EXERCISE PROMPT – Put the rows' lines into a Markdown table with the columns "n" and "Line", numbering each line and skipping blank ones. Begin at the line that has "направленного на подписание" and stop after the line that has "за печенки его".

Records from a data source
- - - - -
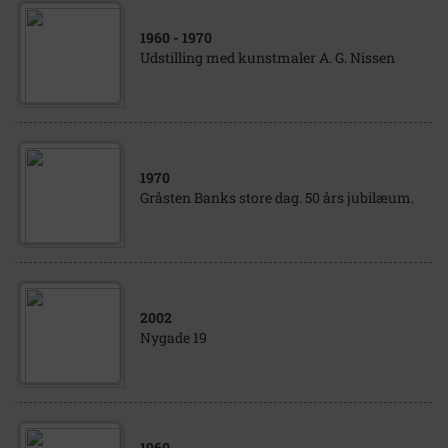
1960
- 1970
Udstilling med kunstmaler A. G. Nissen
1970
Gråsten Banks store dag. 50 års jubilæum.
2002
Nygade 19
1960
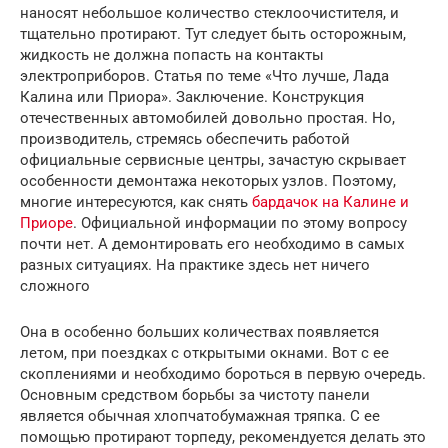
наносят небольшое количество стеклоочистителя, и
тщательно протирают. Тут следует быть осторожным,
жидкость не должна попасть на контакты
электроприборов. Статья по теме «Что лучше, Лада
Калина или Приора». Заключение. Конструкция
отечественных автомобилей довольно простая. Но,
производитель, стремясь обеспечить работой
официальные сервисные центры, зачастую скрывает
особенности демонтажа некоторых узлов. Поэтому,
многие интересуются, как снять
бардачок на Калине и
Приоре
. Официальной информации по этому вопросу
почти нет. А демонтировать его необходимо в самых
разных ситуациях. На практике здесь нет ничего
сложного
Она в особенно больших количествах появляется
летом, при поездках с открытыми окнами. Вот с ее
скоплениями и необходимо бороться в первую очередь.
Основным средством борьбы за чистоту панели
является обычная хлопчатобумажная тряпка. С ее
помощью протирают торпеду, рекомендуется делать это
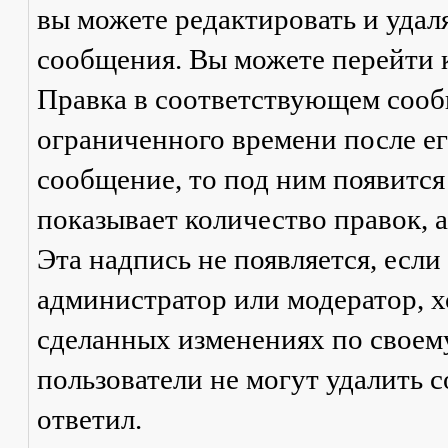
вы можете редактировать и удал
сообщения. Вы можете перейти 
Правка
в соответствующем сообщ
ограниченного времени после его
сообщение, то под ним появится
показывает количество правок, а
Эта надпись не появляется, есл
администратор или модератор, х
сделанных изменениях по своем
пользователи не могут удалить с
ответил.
- - - - -
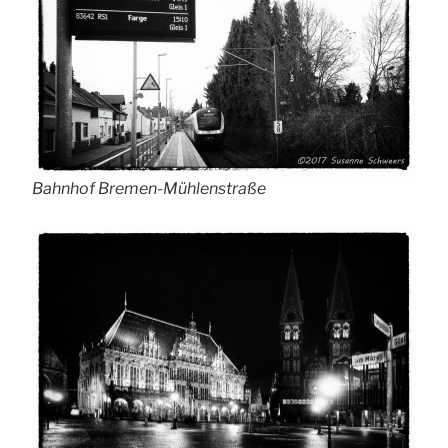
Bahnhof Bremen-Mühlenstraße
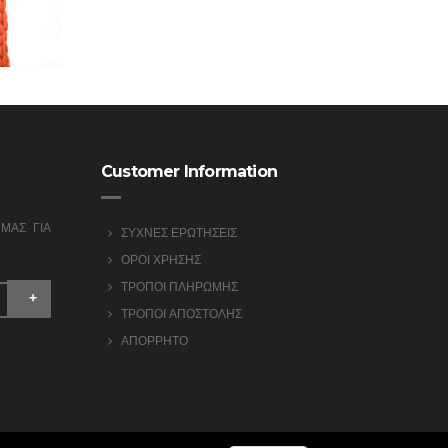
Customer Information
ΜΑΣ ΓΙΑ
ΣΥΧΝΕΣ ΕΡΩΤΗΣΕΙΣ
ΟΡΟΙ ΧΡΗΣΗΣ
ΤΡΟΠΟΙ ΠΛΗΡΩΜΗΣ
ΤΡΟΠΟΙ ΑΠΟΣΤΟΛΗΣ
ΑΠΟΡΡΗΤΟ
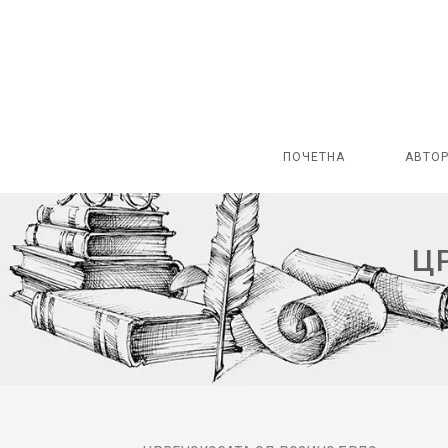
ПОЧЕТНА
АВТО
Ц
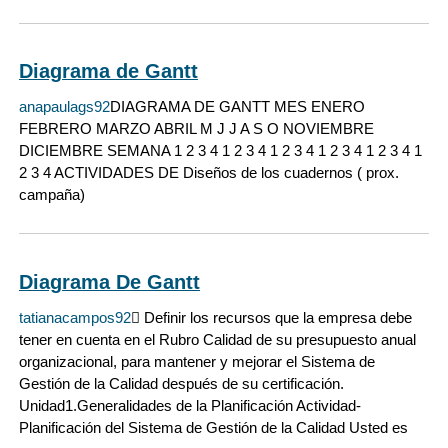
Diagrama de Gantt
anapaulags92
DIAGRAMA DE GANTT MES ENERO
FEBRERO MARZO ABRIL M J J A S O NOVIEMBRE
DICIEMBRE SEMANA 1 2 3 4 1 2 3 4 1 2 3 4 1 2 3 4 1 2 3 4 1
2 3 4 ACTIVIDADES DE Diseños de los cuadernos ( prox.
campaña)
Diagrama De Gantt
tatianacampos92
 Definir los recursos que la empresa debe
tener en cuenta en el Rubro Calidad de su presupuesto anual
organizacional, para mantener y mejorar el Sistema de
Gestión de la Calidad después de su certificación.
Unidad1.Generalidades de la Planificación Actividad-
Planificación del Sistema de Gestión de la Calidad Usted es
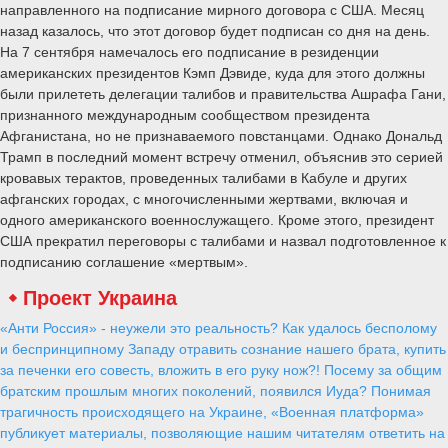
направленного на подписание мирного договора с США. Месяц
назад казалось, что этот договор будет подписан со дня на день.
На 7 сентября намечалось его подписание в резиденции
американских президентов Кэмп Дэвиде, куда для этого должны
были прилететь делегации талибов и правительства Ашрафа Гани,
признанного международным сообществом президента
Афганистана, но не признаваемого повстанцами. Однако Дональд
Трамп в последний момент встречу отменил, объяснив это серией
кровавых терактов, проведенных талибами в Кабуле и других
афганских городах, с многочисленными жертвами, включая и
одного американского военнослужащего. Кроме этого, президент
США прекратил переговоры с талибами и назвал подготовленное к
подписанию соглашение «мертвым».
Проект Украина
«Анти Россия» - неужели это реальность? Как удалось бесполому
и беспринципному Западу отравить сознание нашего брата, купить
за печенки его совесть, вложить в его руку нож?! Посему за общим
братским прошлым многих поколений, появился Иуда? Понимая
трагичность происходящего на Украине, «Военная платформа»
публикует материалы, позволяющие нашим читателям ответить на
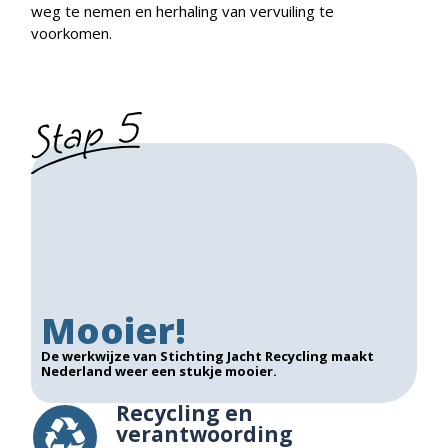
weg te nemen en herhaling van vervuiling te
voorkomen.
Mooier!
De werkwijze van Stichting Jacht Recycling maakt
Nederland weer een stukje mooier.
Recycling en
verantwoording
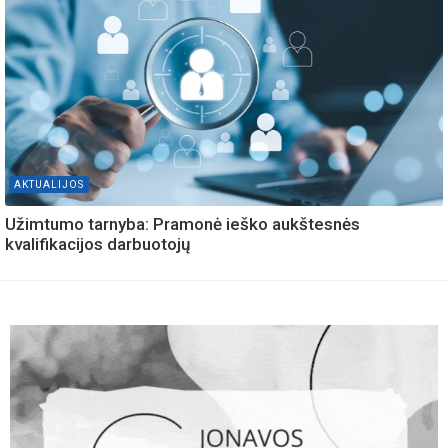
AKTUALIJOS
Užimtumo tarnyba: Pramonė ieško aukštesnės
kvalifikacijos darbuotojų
- - - - -
RESPONSE –
| n | Line |
|---|---|
| 1 | направленного на подписание мирного договора с США. Месяц |
| 2 | назад казалось, что этот договор будет подписан со дня на день. |
| 3 | На 7 сентября намечалось его подписание в резиденции |
| 4 | американских президентов Кэмп Дэвиде, куда для этого должны |
| 5 | были прилететь делегации талибов и правительства Ашрафа Гани, |
| 6 | признанного международным сообществом президента |
| 7 | Афганистана, но не признаваемого повстанцами. Однако Дональд |
| 8 | Трамп в последний момент встречу отменил, объяснив это серией |
| 9 | кровавых терактов, проведенных талибами в Кабуле и других |
| 10 | афганских городах, с многочисленными жертвами, включая и |
| 11 | одного американского военнослужащего. Кроме этого, президент |
| 12 | США прекратил переговоры с талибами и назвал подготовленное к |
| 13 | подписанию соглашение «мертвым». |
| 14 | Проект Украина |
| 15 | «Анти Россия» - неужели это реальность? Как удалось бесполому |
| 16 | и беспринципному Западу отравить сознание нашего брата, купить |
| 17 | за печенки его совесть, вложить в его руку нож?! Посему за общим |